WORK TO BE COMPLETED.
The listing below should be reproduced exactly, with the pictures omitted.
[Opening DATA IN THIS EXERCISE section]
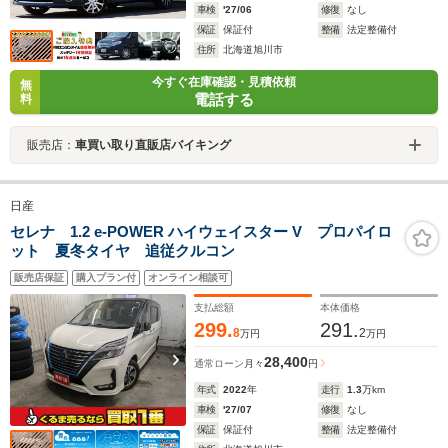
車検
'27/06
修復
なし
保証
保証付
整備
法定整備付
住所
北海道旭川市
今すぐ在庫確認・見積依頼
無
電話する
料
販売店：
車買い取り直販店バイキング
日産
セレナ 1.2 e-POWER ハイウェイスター V プロパイロ
ット 夏冬タイヤ 追従クルコン
販売店保証
購入プラン付
オンライン相談可
支払総額
本体価格
299.
291.
8
2
万円
万円
28,400
通常ローン
月々
円
年式
2022
年
走行
1.3
万km
車検
'27/07
修復
なし
保証
保証付
整備
法定整備付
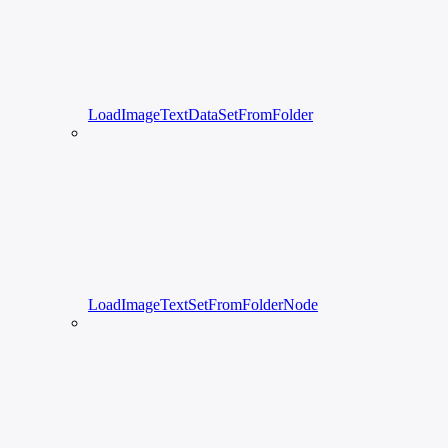
LoadImageTextDataSetFromFolder
LoadImageTextSetFromFolderNode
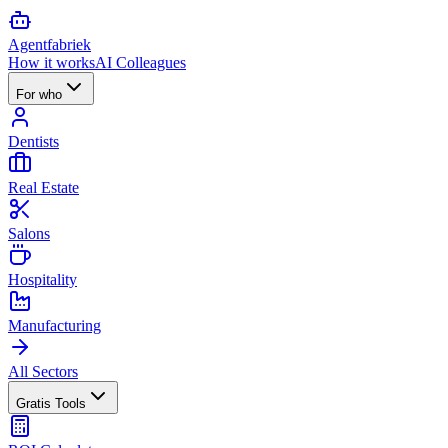
Agent
fabriek
How it works
AI Colleagues
For who
Dentists
Real Estate
Salons
Hospitality
Manufacturing
All Sectors
Gratis Tools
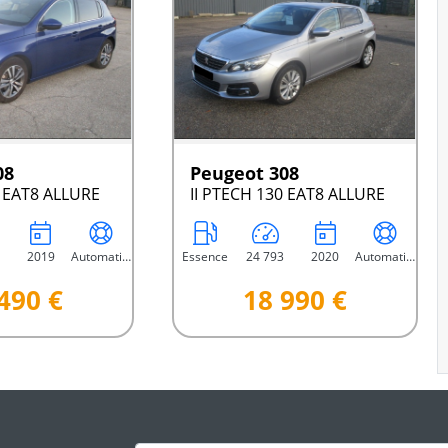
08
Peugeot 308
0 EAT8 ALLURE
II PTECH 130 EAT8 ALLURE
2019
Automatique
Essence
24 793
2020
Automatique
490 €
18 990 €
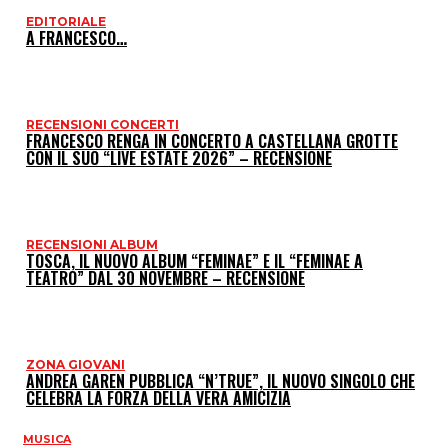
EDITORIALE
I
A FRANCESCO…
P
RECENSIONI CONCERTI
FRANCESCO RENGA IN CONCERTO A CASTELLANA GROTTE
CON IL SUO “LIVE ESTATE 2026” – RECENSIONE
RECENSIONI ALBUM
TOSCA, IL NUOVO ALBUM “FEMINAE” E IL “FEMINAE A
TEATRO” DAL 30 NOVEMBRE – RECENSIONE
ZONA GIOVANI
ANDREA GAREN PUBBLICA “N’TRUE”, IL NUOVO SINGOLO CHE
CELEBRA LA FORZA DELLA VERA AMICIZIA
MUSICA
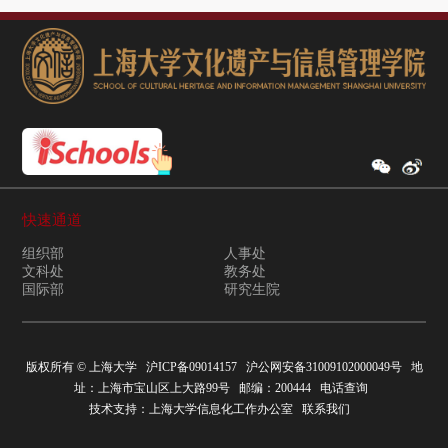
快速通道
组织部
人事处
文科处
教务处
国际部
研究生院
版权所有 ©
上海大学
沪ICP备09014157
沪公网安备31009102000049号
地
址：上海市宝山区上大路99号 邮编：200444
电话查询
技术支持：
上海大学信息化工作办公室
联系我们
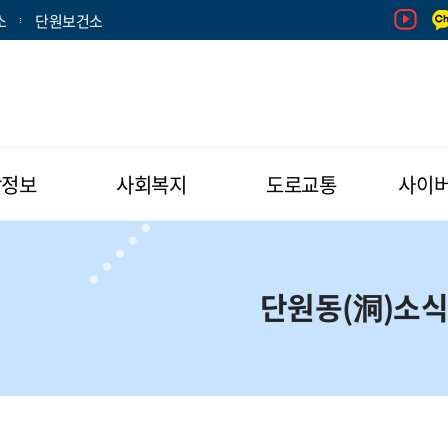
소
단원보건소
활정보
사회복지
도로교통
사이
단원동(洞)소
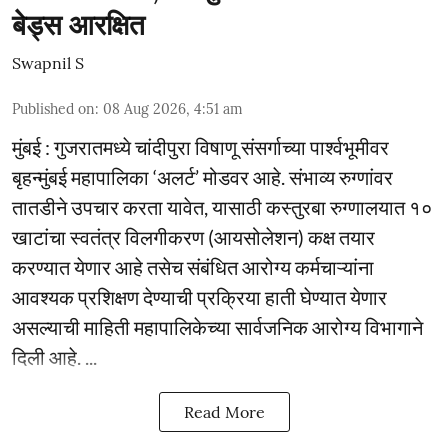
बेड्स आरक्षित
Swapnil S
Published on
:
08 Aug 2026, 4:51 am
मुंबई : गुजरातमध्ये चांदीपुरा विषाणू संसर्गाच्या पार्श्वभूमीवर
बृहन्मुंबई महापालिका ‘अलर्ट’ मोडवर आहे. संभाव्य रुग्णांवर
तातडीने उपचार करता यावेत, यासाठी कस्तुरबा रुग्णालयात १०
खाटांचा स्वतंत्र विलगीकरण (आयसोलेशन) कक्ष तयार
करण्यात येणार आहे तसेच संबंधित आरोग्य कर्मचाऱ्यांना
आवश्यक प्रशिक्षण देण्याची प्रक्रिया हाती घेण्यात येणार
असल्याची माहिती महापालिकेच्या सार्वजनिक आरोग्य विभागाने
दिली आहे. ...
Read More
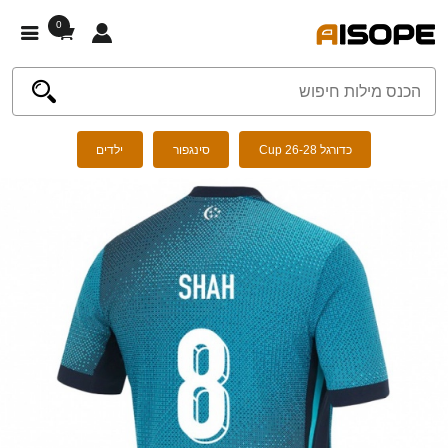
0
כדורגל Cup 26-28
סינגפור
ילדים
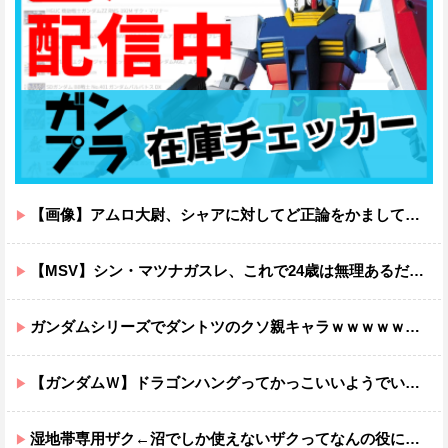
【画像】アムロ大尉、シャアに対してど正論をかましてしまうｗｗｗｗｗｗｗｗｗｗ
【MSV】シン・マツナガスレ、これで24歳は無理あるだろ…
ガンダムシリーズでダントツのクソ親キャラｗｗｗｗｗｗｗｗｗｗｗｗ
【ガンダムＷ】ドラゴンハングってかっこいいようでいて実は全然かっこよくないのでは？
湿地帯専用ザク←沼でしか使えないザクってなんの役に立つ設定なんだ？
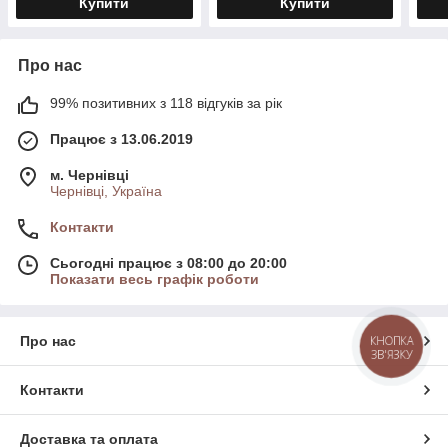
Купити
Купити
Про нас
99% позитивних з 118 відгуків за рік
Працює з 13.06.2019
м. Чернівці
Чернівці, Україна
Контакти
Сьогодні працює з 08:00 до 20:00
Показати весь графік роботи
КНОПКА
Про нас
ЗВ'ЯЗКУ
Контакти
Доставка та оплата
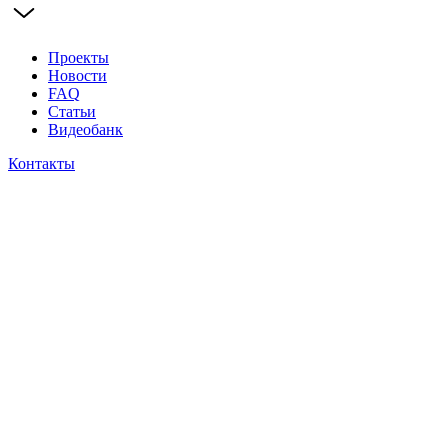
Проекты
Новости
FAQ
Статьи
Видеобанк
Контакты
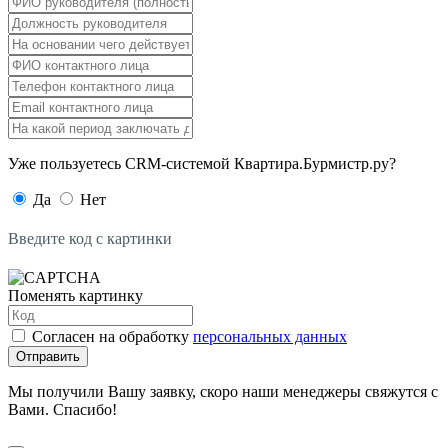
Уже пользуетесь CRM-системой Квартира.Бурмистр.ру?
Да
Нет
Введите код с картинки
Поменять картинку
Согласен на обработку
персональных данных
Отправить
Мы получили Вашу заявку, скоро наши менеджеры свяжутся с
Вами. Спасибо!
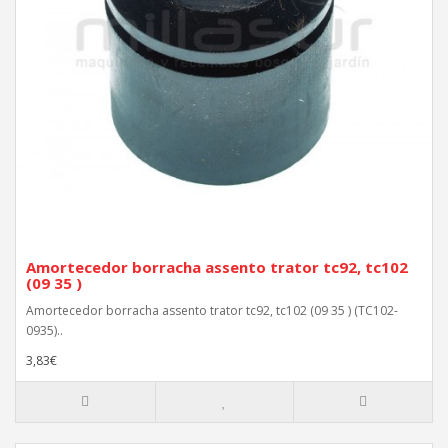
Amortecedor borracha assento trator tc92, tc102
(09 35 )
Amortecedor borracha assento trator tc92, tc102 (09 35 ) (TC102-
0935)..
3,83€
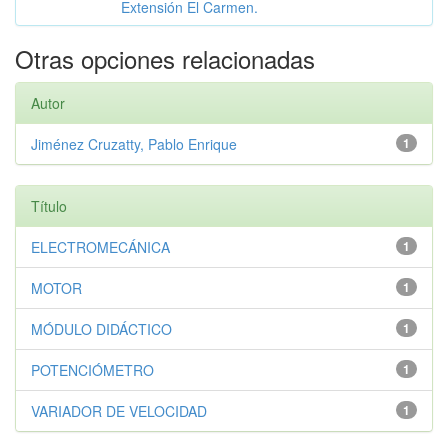
Extensión El Carmen.
Otras opciones relacionadas
Autor
Jiménez Cruzatty, Pablo Enrique
1
Título
ELECTROMECÁNICA
1
MOTOR
1
MÓDULO DIDÁCTICO
1
POTENCIÓMETRO
1
VARIADOR DE VELOCIDAD
1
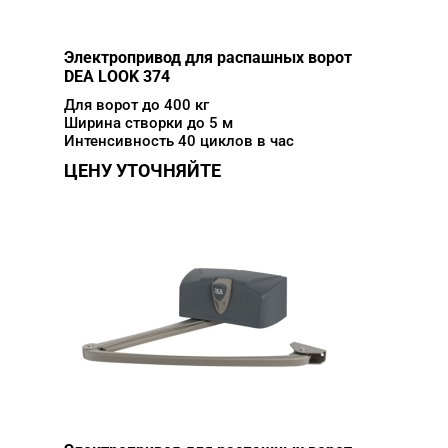
Электропривод для распашных ворот
DEA LOOK 374
Для ворот до 400 кг
Ширина створки до 5 м
Интенсивность 40 циклов в час
ЦЕНУ УТОЧНЯЙТЕ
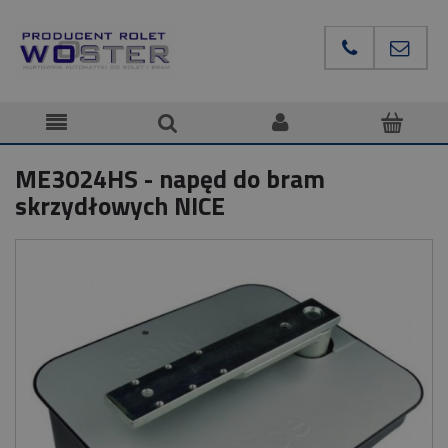
ME3024HS - napęd do bram
skrzydłowych NICE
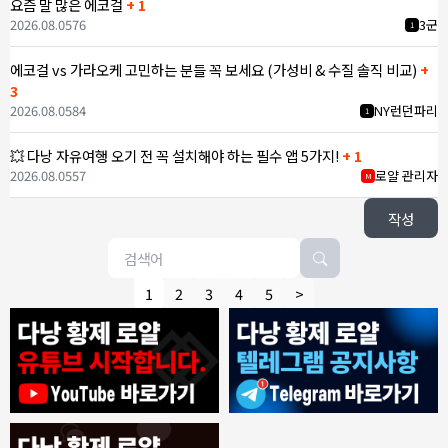
요즘 말 많은 에코걸
+ 1
2026.08.05
76
3군
1
에코걸 vs 가라오케 고민하는 분들 꼭 보세요 (가성비 & 수질 솔직 비교)
+
3
2026.08.05
84
NY런던파리
1
💥 다낭 자유여행 오기 전 꼭 설치해야 하는 필수 앱 5가지!
+ 1
2026.08.05
57
로얄 관리자
M
작성
1
2
3
4
5
>
8/4/2026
[Closing DATA IN THIS EXERCISE section]
RESPONSE AREA.
車検
'27/06
修復
なし
保証
保証付
整備
法定整備付
住所
北海道旭川市
今すぐ在庫確認・見積依頼
無
電話する
料
販売店：
車買い取り直販店バイキング
日産
セレナ 1.2 e-POWER ハイウェイスター V プロパイロ
ット 夏冬タイヤ 追従クルコン
販売店保証
購入プラン付
オンライン相談可
支払総額
本体価格
299.
291.
8
2
万円
万円
28,400
通常ローン
月々
円
年式
2022
年
走行
1.3
万km
車検
'27/07
修復
なし
保証
保証付
整備
法定整備付
LoadImageTextDataSetFromFolder
LoadImageTextSetFromFolderNode
Agent
fabriek
How it works
AI Colleagues
For who
Dentists
Real Estate
Salons
Hospitality
Manufacturing
All Sectors
Gratis Tools
08
Peugeot 308
0 EAT8 ALLURE
II PTECH 130 EAT8 ALLURE
2019
Automatique
Essence
24 793
2020
Automatique
490 €
18 990 €
EDITORIALE
I
A FRANCESCO…
P
RECENSIONI CONCERTI
FRANCESCO RENGA IN CONCERTO A CASTELLANA GROTTE
CON IL SUO “LIVE ESTATE 2026” – RECENSIONE
RECENSIONI ALBUM
TOSCA, IL NUOVO ALBUM “FEMINAE” E IL “FEMINAE A
TEATRO” DAL 30 NOVEMBRE – RECENSIONE
ZONA GIOVANI
ANDREA GAREN PUBBLICA “N’TRUE”, IL NUOVO SINGOLO CHE
CELEBRA LA FORZA DELLA VERA AMICIZIA
MUSICA
快速通道
组织部
人事处
文科处
教务处
国际部
研究生院
版权所有 ©
上海大学
沪ICP备09014157
沪公网安备31009102000049号
地
址：上海市宝山区上大路99号 邮编：200444
电话查询
技术支持：
上海大学信息化工作办公室
联系我们
소
단원보건소
활정보
사회복지
도로교통
사이
단원동(洞)소
बेड्स आरक्षित
Swapnil S
Published on
:
08 Aug 2026, 4:51 am
मुंबई : गुजरातमध्ये चांदीपुरा विषाणू संसर्गाच्या पार्श्वभूमीवर
बृहन्मुंबई महापालिका ‘अलर्ट’ मोडवर आहे. संभाव्य रुग्णांवर
तातडीने उपचार करता यावेत, यासाठी कस्तुरबा रुग्णालयात १०
खाटांचा स्वतंत्र विलगीकरण (आयसोलेशन) कक्ष तयार
करण्यात येणार आहे तसेच संबंधित आरोग्य कर्मचाऱ्यांना
आवश्यक प्रशिक्षण देण्याची प्रक्रिया हाती घेण्यात येणार
असल्याची माहिती महापालिकेच्या सार्वजनिक आरोग्य विभागाने
दिली आहे. ...
Read More
0
כדורגל Cup 26-28
סינגפור
ילדים
【画像】アムロ大尉、シャアに対してど正論をかましてしまうｗｗｗｗｗｗｗｗｗｗ
【MSV】シン・マツナガスレ、これで24歳は無理あるだろ…
ガンダムシリーズでダントツのクソ親キャラｗｗｗｗｗｗｗｗｗｗｗｗ
【ガンダムＷ】ドラゴンハングってかっこいいようでいて実は全然かっこよくないのでは？
湿地帯専用ザク←沼でしか使えないザクってなんの役に立つ設定なんだ？
Купити
Купити
Про нас
99% позитивних з 118 відгуків за рік
Працює з 13.06.2019
м. Чернівці
Чернівці, Україна
Контакти
Сьогодні працює з 08:00 до 20:00
Показати весь графік роботи
КНОПКА
Про нас
ЗВ'ЯЗКУ
Контакти
Доставка та оплата
Проекты
Новости
FAQ
Статьи
Видеобанк
Контакты
Уже пользуетесь CRM-системой Квартира.Бурмистр.ру?
Да
Нет
Введите код с картинки
Поменять картинку
Согласен на обработку
персональных данных
Отправить
Мы получили Вашу заявку, скоро наши менеджеры свяжутся с
Вами. Спасибо!
Amortecedor borracha assento trator tc92, tc102
(09 35 )
Amortecedor borracha assento trator tc92, tc102 (09 35 ) (TC102-
0935)..
3,83€
Extensión El Carmen.
Otras opciones relacionadas
Autor
Jiménez Cruzatty, Pablo Enrique
1
Título
ELECTROMECÁNICA
1
MOTOR
1
MÓDULO DIDÁCTICO
1
POTENCIÓMETRO
1
VARIADOR DE VELOCIDAD
1
Электропривод для распашных ворот
DEA LOOK 374
Для ворот до 400 кг
Ширина створки до 5 м
Интенсивность 40 циклов в час
ЦЕНУ УТОЧНЯЙТЕ
ME3024HS - napęd do bram
skrzydłowych NICE
요즘 말 많은 에코걸
+ 1
2026.08.05
76
3군
1
에코걸 vs 가라오케 고민하는 분들 꼭 보세요 (가성비 & 수질 솔직 비교)
+
3
2026.08.05
84
NY런던파리
1
💥 다낭 자유여행 오기 전 꼭 설치해야 하는 필수 앱 5가지!
+ 1
2026.08.05
57
로얄 관리자
M
작성
1
2
3
4
5
>
8/4/2026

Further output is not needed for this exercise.